# Forgotten Password :(



## Cpt.Fox (Jul 22, 2019)

Hi guys
Do you know how to bypass the screen lock on an Android phone? unfortunately i forgot the password... 
In case there is no other way, what is the most recommended way to format it? The model is Samsung SM-J510MN
i appreciate your help


----------



## flmatter (Jul 22, 2019)

Try this  or maybe here    the 2 sites may have the  same info.  Factory reset may be the best way but you lose all data saved in phone


----------



## Komshija (Jul 23, 2019)

Factory reset will not solve the problem. It did up to Android 5.0. If you initiate factory reset it might (I assume) ask you for your email and password. I've never been there with Android 5.0+ phones, so I don't know the exact procedure. If you don't have an email and installed apps in .apk variant, you'll have to make hard reset, wipe everything and bring it to someone in your vincinity who can unlock it and bypass security. Look for the shops that fix phones and/or electronic components and ask whether they can unlock it and for how much.


----------



## Cpt.Fox (Jul 24, 2019)

flmatter said:


> Try this  or maybe here    the 2 sites may have the  same info.  Factory reset may be the best way but you lose all data saved in phone


have you tried any of these methods?




Komshija said:


> Factory reset will not solve the problem. It did up to Android 5.0. If you initiate factory reset it might (I assume) ask you for your email and password. I've never been there with Android 5.0+ phones, so I don't know the exact procedure. If you don't have an email and installed apps in .apk variant, you'll have to make hard reset, wipe everything and bring it to someone in your vincinity who can unlock it and bypass security. Look for the shops that fix phones and/or electronic components and ask whether they can unlock it and for how much.

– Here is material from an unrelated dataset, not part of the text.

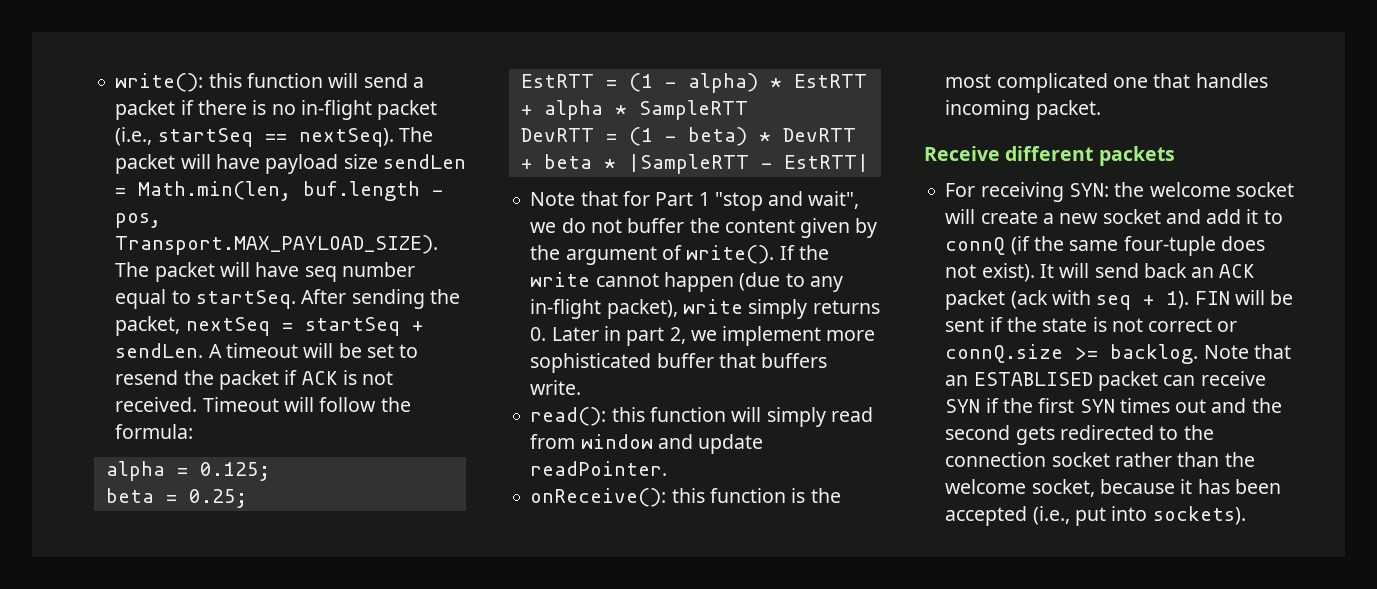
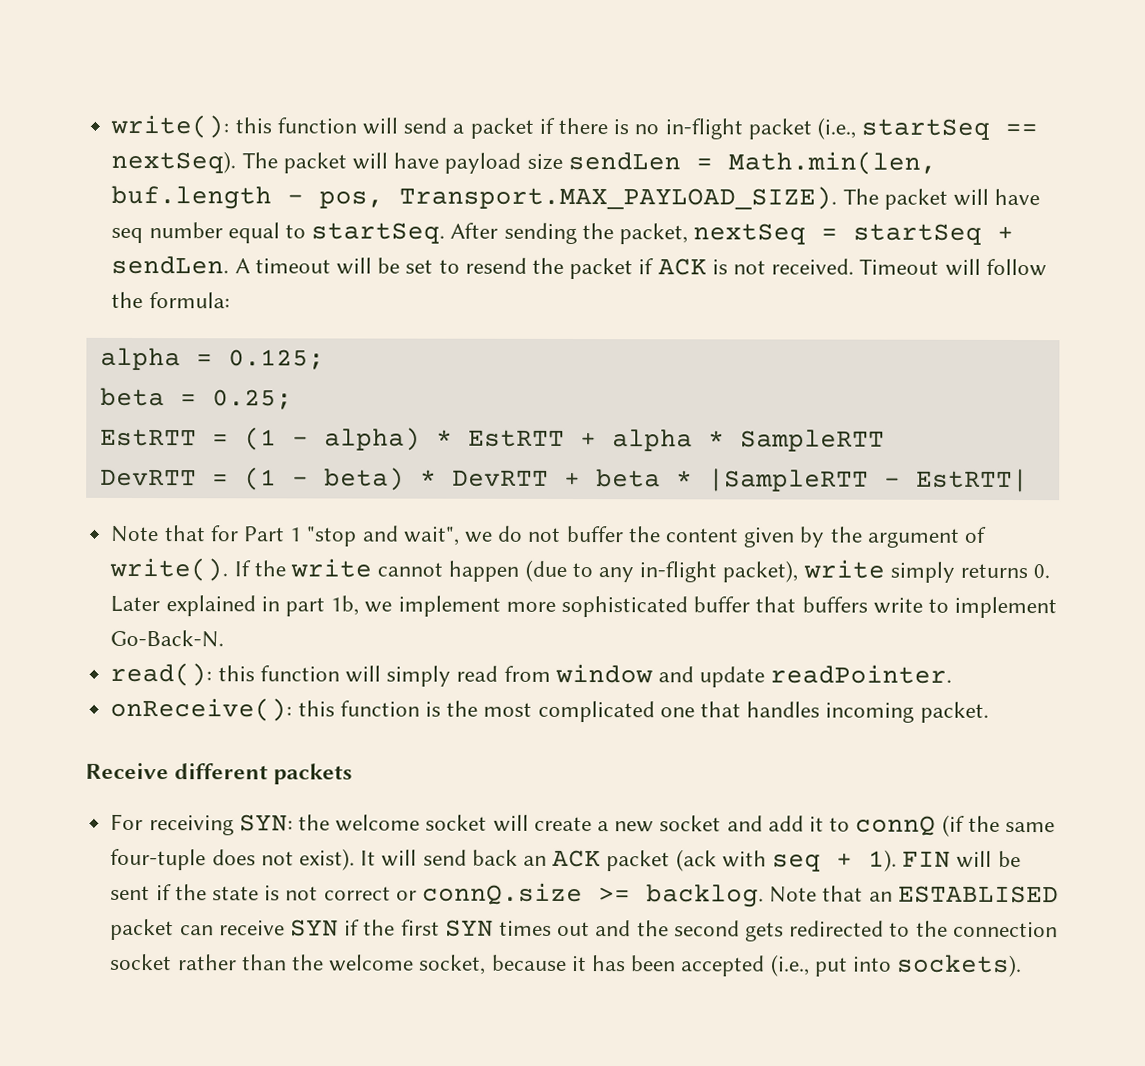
(599, 334) none -> [165,595,256,617] explained
[669,327,686,344] 2, -> [330,595,360,616] 1b,
[530,380,582,395] write. -> [872,596,1058,619] [110,629,225,648] write to implement Go-Back-N.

What do you mean by installed apps in apk variant? By hard reset i guess you mean this. I will search for a reliable electronic repair store
Thx guys


----------



## flmatter (Jul 24, 2019)

foxslink said:


> have you tried any of these methods?


No I have not, I have not been unfortunate to forget passwords.  I have had friends do it and fastest way, at least for me, was factory reset and start from scratch. It sucks if you had important documents or photos on it.


----------